* **PROVIDED PASSAGE**:
^^^^^^^^

Emergency Incident Management Systems. Louis N. Molino, Sr.
If one group of firefighters was undertaking a direct attack (using hoses and water) on a wildland fire, and another group of firefighters were fighting it indirectly (creating a fire line and backburning), then the firefighters involved with the direct attack could be trapped between the two fires. This is but one example of how lack of planning sometimes caused more life‐threatening issues.
1.4.11 Lack of Common Terminology
Often, response agencies had developed their own terminology, jargon, or vernaculars over a given time. This resulted with words being used that often related to acronyms or the use of words not commonly found in the dictionary. The use of this vernacular, specific term, or acronym not only led to confusion, but in some cases, the term used by one agency would mean the exact opposite to another agency. This would sometimes lead to misinterpretations and miscalculations of how to proceed. In some instances, those undertaking tactics in the operational theater were put in harm's way because of the lack of clear and concise communications.
Another example in regard to common terminology is that some police agencies would use 10 codes, while others would use 11 codes. In one state, they may use alphanumeric codes to describe the reported crime, while in other states, they may use acronyms. If out of state resources were needed, it could be a major fiasco trying to talk to one another unless they all used plain English.
1.4.12 A Lack of Interoperable Communications
Communications incompatibilities were extremely evident. Even when refined and technologically advanced communications systems were in use for more than one agency, they were often mismatched with mutual aid organizations. Interoperability was often nonexistent. This lack of interoperability could be for a multitude of reasons including being on different frequencies, or in some instances, they were on different bandwidths (e.g. low band, UHF, VHF, ultrahigh band). When this occurred, there were no interoperable or interagency communications.
Agencies often purchased communications equipment and secured frequencies that fit their needs. These agencies rarely had any consideration for agencies that might come to their rescue. While there were a multitude of reasons for this, it is important to note that in some instances, agencies had used the same frequencies for years. In some cases, it was tradition over progress. Another factor that may have fed into the lack of consideration for other agencies is that it typically took a long time for the Federal Communications Commission to approve new frequencies, and many agencies did not want to wait. Additionally, radio equipment was expensive and to revamp an entire radio system would come with a large price tag. In all, the problem occurred because the systems that differing agencies used were technologically incompatible.

^^^^^^^^

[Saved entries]
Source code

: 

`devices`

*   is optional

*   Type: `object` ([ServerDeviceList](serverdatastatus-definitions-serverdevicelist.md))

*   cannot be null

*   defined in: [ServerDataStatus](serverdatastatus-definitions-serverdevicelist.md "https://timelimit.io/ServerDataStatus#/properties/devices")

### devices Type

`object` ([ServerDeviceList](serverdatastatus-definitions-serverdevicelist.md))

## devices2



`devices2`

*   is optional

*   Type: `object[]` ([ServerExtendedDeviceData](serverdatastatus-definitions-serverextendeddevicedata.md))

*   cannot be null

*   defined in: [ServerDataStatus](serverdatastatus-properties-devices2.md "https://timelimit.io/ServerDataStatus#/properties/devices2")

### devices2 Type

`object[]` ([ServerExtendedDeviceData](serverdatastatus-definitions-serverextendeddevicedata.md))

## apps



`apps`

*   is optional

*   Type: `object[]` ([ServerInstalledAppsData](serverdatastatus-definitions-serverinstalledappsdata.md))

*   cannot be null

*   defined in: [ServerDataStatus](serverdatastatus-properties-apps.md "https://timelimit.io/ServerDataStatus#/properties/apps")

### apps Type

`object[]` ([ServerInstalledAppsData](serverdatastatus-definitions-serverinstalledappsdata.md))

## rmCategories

^^^^^^^^

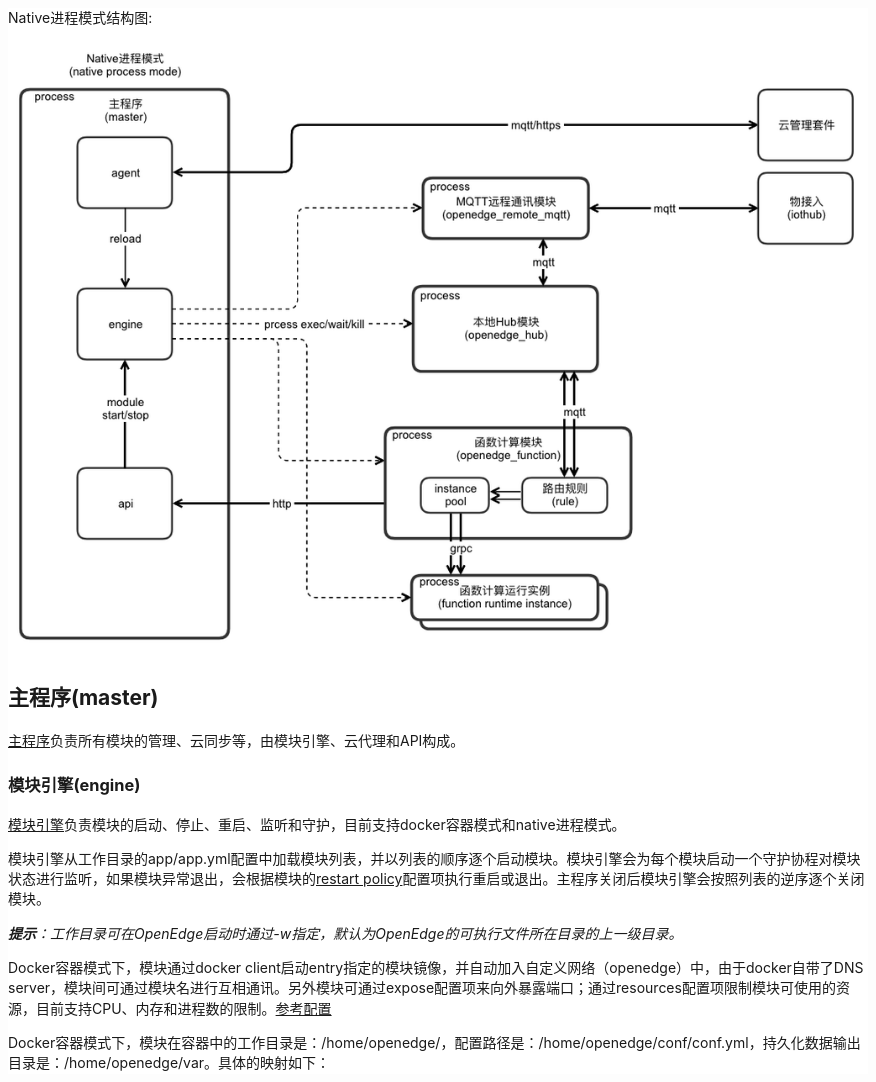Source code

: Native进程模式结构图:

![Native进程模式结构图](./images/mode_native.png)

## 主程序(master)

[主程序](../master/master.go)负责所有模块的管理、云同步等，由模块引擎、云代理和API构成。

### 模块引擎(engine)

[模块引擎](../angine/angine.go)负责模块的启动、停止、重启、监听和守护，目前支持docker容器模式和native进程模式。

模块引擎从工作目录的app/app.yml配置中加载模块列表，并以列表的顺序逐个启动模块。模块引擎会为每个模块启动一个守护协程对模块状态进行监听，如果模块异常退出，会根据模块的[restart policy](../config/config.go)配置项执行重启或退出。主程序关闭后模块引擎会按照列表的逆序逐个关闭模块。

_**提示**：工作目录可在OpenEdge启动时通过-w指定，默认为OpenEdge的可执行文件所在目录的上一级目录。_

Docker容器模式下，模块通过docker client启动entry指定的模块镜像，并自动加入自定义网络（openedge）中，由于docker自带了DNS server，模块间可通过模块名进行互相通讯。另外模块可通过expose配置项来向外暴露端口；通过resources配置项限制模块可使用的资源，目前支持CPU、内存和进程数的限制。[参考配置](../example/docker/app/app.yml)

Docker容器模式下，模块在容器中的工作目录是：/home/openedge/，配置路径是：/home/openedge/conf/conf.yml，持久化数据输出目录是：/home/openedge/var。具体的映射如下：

^^^^^^^^

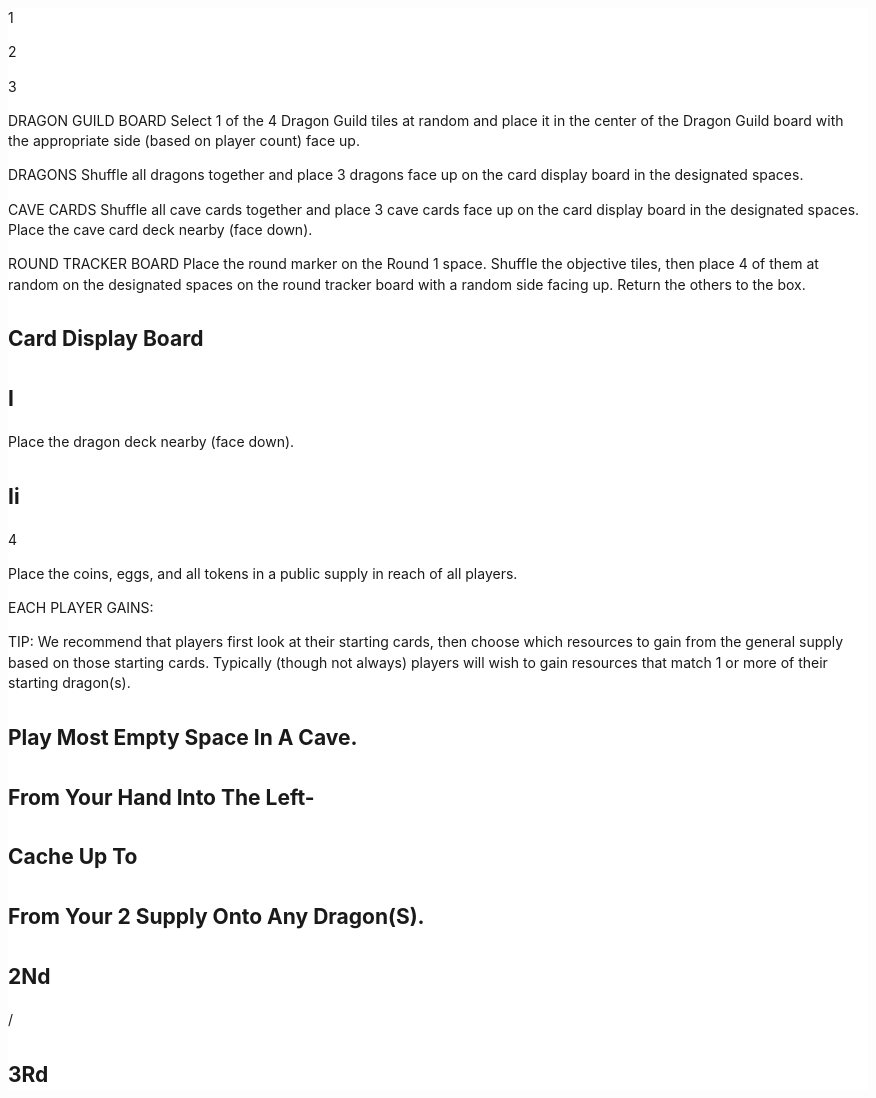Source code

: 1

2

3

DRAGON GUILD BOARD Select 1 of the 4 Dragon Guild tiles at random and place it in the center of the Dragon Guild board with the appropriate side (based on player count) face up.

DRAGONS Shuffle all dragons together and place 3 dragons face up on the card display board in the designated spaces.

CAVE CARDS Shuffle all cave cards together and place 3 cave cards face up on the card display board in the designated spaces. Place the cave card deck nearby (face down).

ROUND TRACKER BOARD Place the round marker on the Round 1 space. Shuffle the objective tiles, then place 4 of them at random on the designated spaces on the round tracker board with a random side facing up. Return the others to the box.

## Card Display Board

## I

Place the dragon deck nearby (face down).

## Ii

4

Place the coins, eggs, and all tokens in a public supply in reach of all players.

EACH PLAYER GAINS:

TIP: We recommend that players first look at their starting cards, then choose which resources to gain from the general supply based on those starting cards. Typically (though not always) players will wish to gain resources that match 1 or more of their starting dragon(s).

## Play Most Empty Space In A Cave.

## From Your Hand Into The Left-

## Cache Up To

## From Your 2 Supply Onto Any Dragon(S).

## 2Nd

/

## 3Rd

^^^^^^^^

* **THINGS TO DO**:
[1] Summarize the incident management passage in two sentences.
[2] Write what comes next in the incident management passage, picking up after its last sentence.

* **RESPONSES IN ORDER**:
[1] Response agencies developed their own jargon, acronyms, and codes, so a term used by one agency could mean the opposite to another, which led to confusion and miscalculations and put people in harm's way. Interoperable communications were often nonexistent because agencies bought equipment and frequencies to fit their own needs on differing frequencies and bands, influenced by tradition, slow Federal Communications Commission approval of new frequencies, and the high cost of new radio systems.

[2]
While operating at an incident, the agency might be able to literally see the other agency, but they did not have the capacity to (verbally) speak to each other over a communications device. The distance might only be a few hundred yards, but it might as well have been a couple of hundred miles. Lack of interoperability between communication devices was a major problem then, and it still is now.
1.4.13 A Lack of Logistics
Logistics is a critical issue that was often overlooked. It was common to see that as an incident expanded, so would the demand for additional resources. As large‐scale or multifaceted incidents became more involved, more resources were needed to support operations. Unfortunately, the logistics to obtain the resources required to mitigate the incident were sometimes overlooked. Prior to the implementation of IMS methods, it was commonplace to commit all resources to operations. When all resources were committed to the operations, it often led to shortages in the availability of resources in the operating theater.
Postincident critiques, now commonly referred to as After‐Action Reports (AARs), would regularly identify that a specific resource was needed but was not requested because it was thought it was inaccessible. In the AAR, they would find that the resource needed was not only available but that it was involved in the theater of operations, but operating in a different capacity (or not being utilized at all). The agency that had a need for that resource unnecessarily operated without it due to a lack of communication and collaboration, and a lack of logistical support.
Due to the lack of tracking and logistical planning, the needed resources were either not identified, or they were not ordered. This often led to more potential for injury and/or death as personnel attempted to adapt by using the resources they had on hand, rather what they really needed.
1.5 California's Solution
During the 1960s and 1970s, California was a state that regularly required multiagency responses, and these responses were (usually) substantially larger in scope than anywhere else in the United States. With large areas of underbrush, towering trees, vegetation covered hills, and dry winds, the fire load in the wildland areas of California was exorbitant. Following the wildfires, there were often torrential rains that often‐caused mudslides on the bare hillsides that was stripped of vegetation by a fire. Beyond the major disaster of wildland fires, California would suffer the occasional earthquake and other disasters that affected that geographical region.
Whenever a major incident occurred, a multiagency response was needed. In these multiagency responses, many were seeing the same complications that seemed to plague other multiagency responses. The State of California began to investigate how to mitigate the negative effects of multiagency responses by promoting the positives and mitigating the negatives. California's answer to these, and other problems, was an experimental project named “Firefighting Resources of California Organized for Potential Emergencies.” The project used the acronym FIRESCOPE.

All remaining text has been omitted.